Empecé a preocuparme por la Filosofía del Derecho en 2003, y voy para dieciocho años en los que no ha pasado un día sin que le dedique, con nula consecuencia o aprovechamiento de nadie, varios minutos de pensamiento. No hago grandes acrobacias: empujo alguna idea hasta dar con los muros más tempranos y la abandono allí. Algo más llevo pensando en Derecho Penal, también a diario, desde la lectura de los ‘Delitos y las Penas’ de Beccaria (en una pésima edición que compré por tres euros en una caseta de saldos de Fuengirola). No me ha sido dada una vida dedicada tan solo a escribir, leer y pensar en mis obsesiones, privilegio de príncipes o de los que viven como príncipes sin serlo, ya saben, primus inter pares; pero intento que mis ideas no se pudran, como el que quisiera vivir en la selva y no lo hace, al menos, riega sus macetas.

El caso es que cada tres o cuatro años, a veces más y a veces menos, leo rápido la ‘Historia de la Filosofía del Derecho’ de Guido Fassò, o como mínimo sus temas dedicados al mundo antiguo. Mi ejemplar, fotocopiado de quinta mano o más, está aparentemente limpio, a excepción del número de algunas anotaciones, desarrolladas al final del capítulo. Parece ser que el chiste de la relectura es que el libro parece otro porque el lector es otro también, pero a mí me pasa, y tengo las notas para comprobarlo, que sigo pensando exactamente lo mismo.
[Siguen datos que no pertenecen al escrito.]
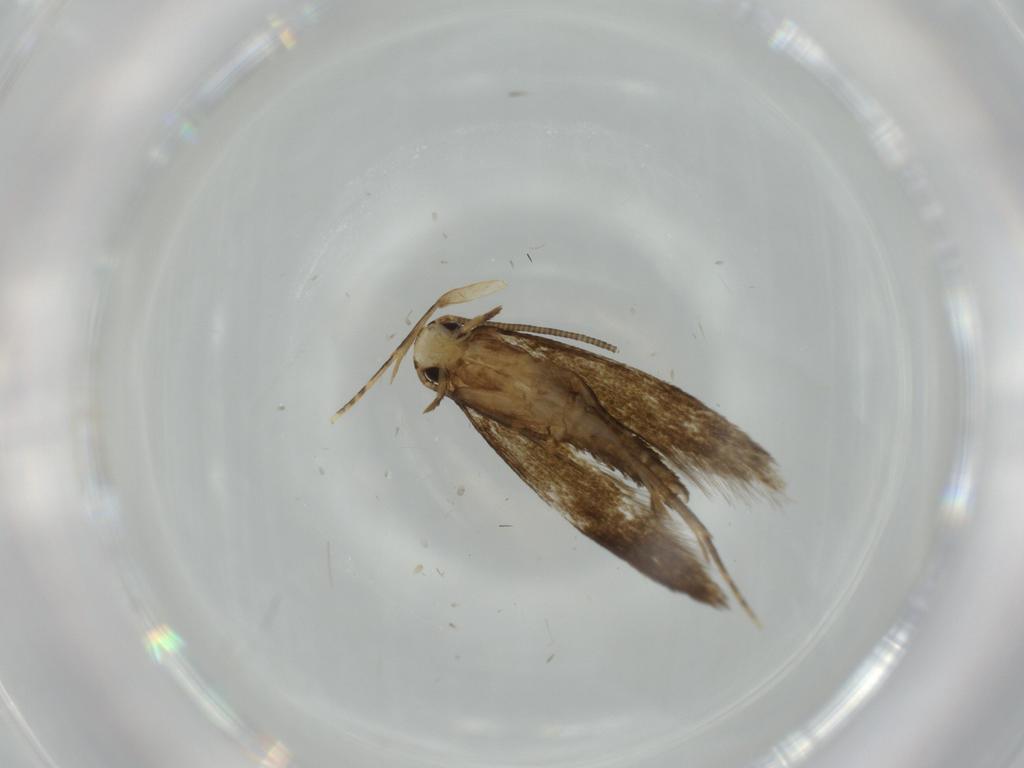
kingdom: Animalia
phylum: Arthropoda
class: Insecta
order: Lepidoptera
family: Tineidae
Hay un punto concreto, que voy a callarme por pudor y porque la nota realmente dice muy poco de mi seso; en el que siento siempre, olvidando que ya la había sentido, la misma iluminación súbita, y ahí que me voy al final del capítulo a poner la nota, pensando que la nota que ya hay será de otra cosa, y la escribo furioso y desesperado, como si una fracción de duda me fuera a desamamantar del núcleo mismo del genio, como si embalsamando ese fogonazo la historia del pensamiento occidental fuera a ungirme de palmas, muy bien Miguel, por fin alguien lo dice, todos aquí esperando desde Tales de Mileto, plas plas, siéntate ahí entre Nabokov y Savigny. Termino de escribir, suelto el lápiz, recupero la vista, y leo la misma idea, escrita prácticamente igual, tres renglones más arriba, tres y siete y diez y dieciocho años antes.

Sé que escribir este artículo va a privarme, en el concreto punto del capítulo sobre Egipto de Guido Fassò, de este fenómeno. En otros libros me hago las mismas preguntas que antes, pero ya he encontrado las respuestas. En este compruebo que no, lo que significa que la pregunta que me hacía, sencillamente, era mejor. Significa también que una parte de lo que era hace 18 años sobrevive. Cuando esté todo escrito, ¿pesará mi corazón más que la pluma de Maat, para que se lo coma Ammyt con sus dientes de cocodrilo? O traducido el jeroglífico: ¿cuántas preguntas deben quedar sin respuesta para que tu corazón pese lo mismo que la justicia?